The Border LineI am from a televisual generation and so struggle to comprehend the power radio held in its pomp – people actually believing that Orson Welles’ radio broadcast of The War of the Worlds was genuinely detailing an alien invasion of Earth, for instance.  So, to me, the idea of presenting the haunting of a Spooky Old House as a radio show seems a bit…pointless.  Nevertheless, Jack Hartley and his BBC radio chums descend upon Cold Stairs, the ancestral home of Sir John Harman (5 bed, 2 bath., stunning aspect in own woodland), to record ghostly goings on and bumps in the night with the intention of making a broadcast of it.  Or that should really be ‘bumping offs in the night’ as some poor soul is murdered by the evil spirit that resides in the vicinity – the same spirit that shocked his housekeeper’s son so badly he fell down the stairs and crippled himself – and then it turns out that Harman’s introverted, reserved niece has been communing with something calling itself the King of the Forest, and that’s really the beginning of everyone’s problems.

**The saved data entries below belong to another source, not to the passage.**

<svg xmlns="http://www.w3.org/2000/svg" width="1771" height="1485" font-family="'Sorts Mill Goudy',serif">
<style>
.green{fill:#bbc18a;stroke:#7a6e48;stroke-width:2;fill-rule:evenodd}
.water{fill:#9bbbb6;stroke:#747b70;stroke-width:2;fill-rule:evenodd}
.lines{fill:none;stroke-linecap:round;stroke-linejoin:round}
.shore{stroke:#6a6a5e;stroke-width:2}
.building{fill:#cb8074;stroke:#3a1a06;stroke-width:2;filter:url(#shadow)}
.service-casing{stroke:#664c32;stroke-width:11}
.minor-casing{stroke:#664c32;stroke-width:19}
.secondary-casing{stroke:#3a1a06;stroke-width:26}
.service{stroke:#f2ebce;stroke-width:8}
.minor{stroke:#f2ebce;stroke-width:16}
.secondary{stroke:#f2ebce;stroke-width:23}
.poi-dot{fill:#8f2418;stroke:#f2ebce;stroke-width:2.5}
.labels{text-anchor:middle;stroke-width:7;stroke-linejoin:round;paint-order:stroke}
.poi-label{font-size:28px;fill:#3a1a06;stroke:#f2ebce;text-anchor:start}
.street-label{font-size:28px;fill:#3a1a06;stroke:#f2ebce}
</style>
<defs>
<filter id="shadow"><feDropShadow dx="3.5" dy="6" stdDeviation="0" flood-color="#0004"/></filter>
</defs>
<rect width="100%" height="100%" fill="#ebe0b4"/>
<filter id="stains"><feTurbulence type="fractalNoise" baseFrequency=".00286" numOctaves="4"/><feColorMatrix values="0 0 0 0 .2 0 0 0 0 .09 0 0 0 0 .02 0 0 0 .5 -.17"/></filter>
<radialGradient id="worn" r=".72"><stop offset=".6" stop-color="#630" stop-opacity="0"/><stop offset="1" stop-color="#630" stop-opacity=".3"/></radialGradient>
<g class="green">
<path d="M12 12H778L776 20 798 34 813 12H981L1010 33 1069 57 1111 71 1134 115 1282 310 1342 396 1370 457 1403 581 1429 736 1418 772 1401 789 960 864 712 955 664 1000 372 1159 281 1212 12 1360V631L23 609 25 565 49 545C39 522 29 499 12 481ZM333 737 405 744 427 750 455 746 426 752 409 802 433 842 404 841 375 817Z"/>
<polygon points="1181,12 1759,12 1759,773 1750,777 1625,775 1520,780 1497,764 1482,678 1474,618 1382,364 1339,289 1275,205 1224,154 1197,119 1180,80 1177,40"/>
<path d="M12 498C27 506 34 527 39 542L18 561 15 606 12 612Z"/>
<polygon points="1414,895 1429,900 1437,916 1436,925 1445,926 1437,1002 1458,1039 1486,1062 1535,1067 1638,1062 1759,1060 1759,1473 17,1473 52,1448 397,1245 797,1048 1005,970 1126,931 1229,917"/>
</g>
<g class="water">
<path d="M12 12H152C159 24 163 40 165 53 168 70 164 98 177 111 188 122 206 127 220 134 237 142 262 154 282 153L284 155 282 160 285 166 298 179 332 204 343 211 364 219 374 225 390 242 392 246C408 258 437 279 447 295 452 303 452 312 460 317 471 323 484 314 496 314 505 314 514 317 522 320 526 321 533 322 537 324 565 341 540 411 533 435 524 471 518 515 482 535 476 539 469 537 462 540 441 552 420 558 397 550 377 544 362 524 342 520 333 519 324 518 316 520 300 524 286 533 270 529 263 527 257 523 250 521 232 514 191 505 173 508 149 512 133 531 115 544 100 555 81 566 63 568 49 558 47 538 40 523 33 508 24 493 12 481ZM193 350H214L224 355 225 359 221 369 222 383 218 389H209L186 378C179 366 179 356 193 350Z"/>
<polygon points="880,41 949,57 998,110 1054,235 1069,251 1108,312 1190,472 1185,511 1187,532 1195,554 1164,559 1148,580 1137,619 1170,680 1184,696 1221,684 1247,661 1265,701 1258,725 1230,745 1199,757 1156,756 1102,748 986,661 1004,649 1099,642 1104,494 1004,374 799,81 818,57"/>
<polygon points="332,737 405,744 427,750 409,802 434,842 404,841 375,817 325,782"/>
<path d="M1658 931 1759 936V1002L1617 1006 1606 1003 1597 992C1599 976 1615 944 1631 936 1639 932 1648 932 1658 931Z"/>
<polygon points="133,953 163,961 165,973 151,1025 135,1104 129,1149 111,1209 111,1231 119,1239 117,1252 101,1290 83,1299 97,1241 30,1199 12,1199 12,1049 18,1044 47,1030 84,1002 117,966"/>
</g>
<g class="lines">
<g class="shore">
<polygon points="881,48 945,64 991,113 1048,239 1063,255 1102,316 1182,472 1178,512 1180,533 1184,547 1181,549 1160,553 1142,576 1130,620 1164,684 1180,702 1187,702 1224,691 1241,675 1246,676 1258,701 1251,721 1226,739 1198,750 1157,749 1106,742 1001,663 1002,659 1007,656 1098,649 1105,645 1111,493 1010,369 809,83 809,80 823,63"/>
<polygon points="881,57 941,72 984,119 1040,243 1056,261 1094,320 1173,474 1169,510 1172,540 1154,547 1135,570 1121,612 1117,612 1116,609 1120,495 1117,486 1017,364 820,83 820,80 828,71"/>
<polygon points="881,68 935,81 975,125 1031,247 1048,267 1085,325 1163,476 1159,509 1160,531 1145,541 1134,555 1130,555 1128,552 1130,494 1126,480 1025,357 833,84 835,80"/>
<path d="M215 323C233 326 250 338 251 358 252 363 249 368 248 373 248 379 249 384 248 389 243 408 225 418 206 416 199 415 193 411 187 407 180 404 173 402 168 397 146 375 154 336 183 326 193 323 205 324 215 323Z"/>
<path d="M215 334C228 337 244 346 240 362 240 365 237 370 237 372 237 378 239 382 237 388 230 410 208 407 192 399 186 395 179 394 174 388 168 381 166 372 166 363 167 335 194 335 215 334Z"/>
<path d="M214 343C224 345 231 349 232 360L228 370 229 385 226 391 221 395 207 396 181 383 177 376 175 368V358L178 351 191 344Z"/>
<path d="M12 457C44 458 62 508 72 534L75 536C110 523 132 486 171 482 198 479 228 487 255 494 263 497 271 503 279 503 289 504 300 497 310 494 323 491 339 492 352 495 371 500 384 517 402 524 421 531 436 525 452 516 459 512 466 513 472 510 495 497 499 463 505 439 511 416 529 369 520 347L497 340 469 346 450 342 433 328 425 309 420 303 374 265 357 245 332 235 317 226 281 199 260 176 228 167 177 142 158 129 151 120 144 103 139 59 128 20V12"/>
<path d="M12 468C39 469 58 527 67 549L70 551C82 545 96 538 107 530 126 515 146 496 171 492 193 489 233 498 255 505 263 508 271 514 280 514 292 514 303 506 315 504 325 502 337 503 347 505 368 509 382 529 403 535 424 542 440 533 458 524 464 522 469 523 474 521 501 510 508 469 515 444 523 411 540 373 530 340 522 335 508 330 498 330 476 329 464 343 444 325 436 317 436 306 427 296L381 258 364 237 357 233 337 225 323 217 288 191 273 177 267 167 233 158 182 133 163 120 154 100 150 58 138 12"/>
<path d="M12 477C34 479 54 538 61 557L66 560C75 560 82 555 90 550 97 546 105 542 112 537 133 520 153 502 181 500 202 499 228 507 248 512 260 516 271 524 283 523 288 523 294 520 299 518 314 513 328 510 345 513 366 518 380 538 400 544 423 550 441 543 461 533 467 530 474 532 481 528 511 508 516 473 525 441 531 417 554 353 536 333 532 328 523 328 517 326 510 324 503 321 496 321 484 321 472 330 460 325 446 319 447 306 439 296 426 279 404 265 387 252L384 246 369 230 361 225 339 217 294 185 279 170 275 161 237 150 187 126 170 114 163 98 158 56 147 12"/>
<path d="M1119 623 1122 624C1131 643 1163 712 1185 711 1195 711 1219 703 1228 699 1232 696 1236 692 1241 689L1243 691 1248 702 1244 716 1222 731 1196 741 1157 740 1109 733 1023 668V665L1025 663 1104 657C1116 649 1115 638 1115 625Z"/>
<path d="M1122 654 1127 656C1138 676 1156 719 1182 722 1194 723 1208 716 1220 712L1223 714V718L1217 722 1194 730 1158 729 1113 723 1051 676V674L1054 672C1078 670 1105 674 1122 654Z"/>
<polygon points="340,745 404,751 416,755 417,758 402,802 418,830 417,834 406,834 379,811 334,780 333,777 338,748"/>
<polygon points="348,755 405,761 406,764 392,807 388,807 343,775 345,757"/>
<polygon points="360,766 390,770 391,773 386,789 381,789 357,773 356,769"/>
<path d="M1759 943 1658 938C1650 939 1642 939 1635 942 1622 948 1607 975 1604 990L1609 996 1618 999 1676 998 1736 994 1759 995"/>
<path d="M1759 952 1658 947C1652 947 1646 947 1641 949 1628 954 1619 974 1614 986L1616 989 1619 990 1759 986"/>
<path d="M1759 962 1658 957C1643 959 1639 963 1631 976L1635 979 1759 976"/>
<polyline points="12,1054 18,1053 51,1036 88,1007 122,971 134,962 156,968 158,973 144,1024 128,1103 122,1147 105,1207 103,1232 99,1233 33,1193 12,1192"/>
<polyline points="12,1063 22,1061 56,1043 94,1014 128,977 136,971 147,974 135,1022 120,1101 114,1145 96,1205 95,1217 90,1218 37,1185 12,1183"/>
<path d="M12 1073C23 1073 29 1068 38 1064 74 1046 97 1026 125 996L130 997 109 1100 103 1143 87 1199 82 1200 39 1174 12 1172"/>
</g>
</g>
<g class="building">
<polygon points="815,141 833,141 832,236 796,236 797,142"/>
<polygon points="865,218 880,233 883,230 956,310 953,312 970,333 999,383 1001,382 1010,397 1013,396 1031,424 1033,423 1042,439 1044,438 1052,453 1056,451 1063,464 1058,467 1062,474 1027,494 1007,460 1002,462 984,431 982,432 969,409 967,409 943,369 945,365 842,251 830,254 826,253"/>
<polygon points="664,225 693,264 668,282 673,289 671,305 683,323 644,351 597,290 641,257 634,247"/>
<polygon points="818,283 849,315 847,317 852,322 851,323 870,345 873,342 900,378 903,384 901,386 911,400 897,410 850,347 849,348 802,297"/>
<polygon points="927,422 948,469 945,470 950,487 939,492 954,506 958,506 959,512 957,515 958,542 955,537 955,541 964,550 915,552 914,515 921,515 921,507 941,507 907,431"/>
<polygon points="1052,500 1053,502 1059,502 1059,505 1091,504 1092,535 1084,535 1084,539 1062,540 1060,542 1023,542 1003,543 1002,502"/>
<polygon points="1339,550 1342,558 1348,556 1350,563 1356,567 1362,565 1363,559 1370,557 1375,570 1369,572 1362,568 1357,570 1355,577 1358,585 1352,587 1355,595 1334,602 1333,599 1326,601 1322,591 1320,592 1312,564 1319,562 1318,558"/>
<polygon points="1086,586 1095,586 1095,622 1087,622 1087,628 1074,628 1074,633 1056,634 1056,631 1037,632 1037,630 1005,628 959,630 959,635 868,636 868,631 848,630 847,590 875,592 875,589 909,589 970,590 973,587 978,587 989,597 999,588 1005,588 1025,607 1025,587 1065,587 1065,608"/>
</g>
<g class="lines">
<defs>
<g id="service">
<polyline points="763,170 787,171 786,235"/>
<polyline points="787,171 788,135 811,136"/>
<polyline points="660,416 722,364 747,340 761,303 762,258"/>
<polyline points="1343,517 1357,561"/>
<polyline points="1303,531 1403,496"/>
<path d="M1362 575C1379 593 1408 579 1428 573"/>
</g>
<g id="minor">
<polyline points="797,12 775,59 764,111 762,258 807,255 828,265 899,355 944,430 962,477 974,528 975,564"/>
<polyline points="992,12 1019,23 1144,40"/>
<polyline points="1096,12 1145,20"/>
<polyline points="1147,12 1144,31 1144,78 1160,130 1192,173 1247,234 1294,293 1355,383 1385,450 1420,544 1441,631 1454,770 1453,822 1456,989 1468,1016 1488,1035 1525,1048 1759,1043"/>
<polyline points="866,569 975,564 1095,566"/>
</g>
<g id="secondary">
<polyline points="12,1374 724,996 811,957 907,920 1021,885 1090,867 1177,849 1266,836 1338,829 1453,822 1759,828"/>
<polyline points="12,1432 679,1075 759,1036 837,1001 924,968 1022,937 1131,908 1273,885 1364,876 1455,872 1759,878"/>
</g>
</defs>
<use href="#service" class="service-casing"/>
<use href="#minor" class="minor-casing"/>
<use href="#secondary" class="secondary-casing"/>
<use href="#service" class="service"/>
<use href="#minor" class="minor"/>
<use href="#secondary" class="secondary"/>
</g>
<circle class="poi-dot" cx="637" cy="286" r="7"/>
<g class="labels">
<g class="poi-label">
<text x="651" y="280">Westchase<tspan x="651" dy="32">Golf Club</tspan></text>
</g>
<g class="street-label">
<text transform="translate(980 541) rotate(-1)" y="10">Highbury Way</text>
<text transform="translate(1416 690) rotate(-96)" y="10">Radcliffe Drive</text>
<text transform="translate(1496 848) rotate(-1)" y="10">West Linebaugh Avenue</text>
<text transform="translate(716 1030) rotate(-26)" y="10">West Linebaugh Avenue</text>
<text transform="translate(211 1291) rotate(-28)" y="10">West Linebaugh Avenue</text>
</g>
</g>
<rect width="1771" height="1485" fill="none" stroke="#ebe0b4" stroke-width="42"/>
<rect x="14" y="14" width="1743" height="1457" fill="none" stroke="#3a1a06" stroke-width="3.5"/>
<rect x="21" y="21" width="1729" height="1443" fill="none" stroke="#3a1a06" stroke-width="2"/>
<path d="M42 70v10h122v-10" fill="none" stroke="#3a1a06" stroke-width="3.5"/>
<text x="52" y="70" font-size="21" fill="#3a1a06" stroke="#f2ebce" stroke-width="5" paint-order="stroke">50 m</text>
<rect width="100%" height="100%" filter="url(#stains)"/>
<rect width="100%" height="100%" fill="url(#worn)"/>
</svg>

Given that John Pelan’s superb introduction makes much of Masterman’s standing in the Science Fiction/Supernatural Horror genre, I wasn’t entirely sure what I’d be getting here: Ramble House are known for their commitment to the, er, more uncommon corners of genre fiction, after all, and so the deaths, photographs of skeletons, and blindfolded meetings with sinister wood-dwelling monsters all stirs a stew that could turn out to be a dream as easily as it could leave you with no explanation whatsoever.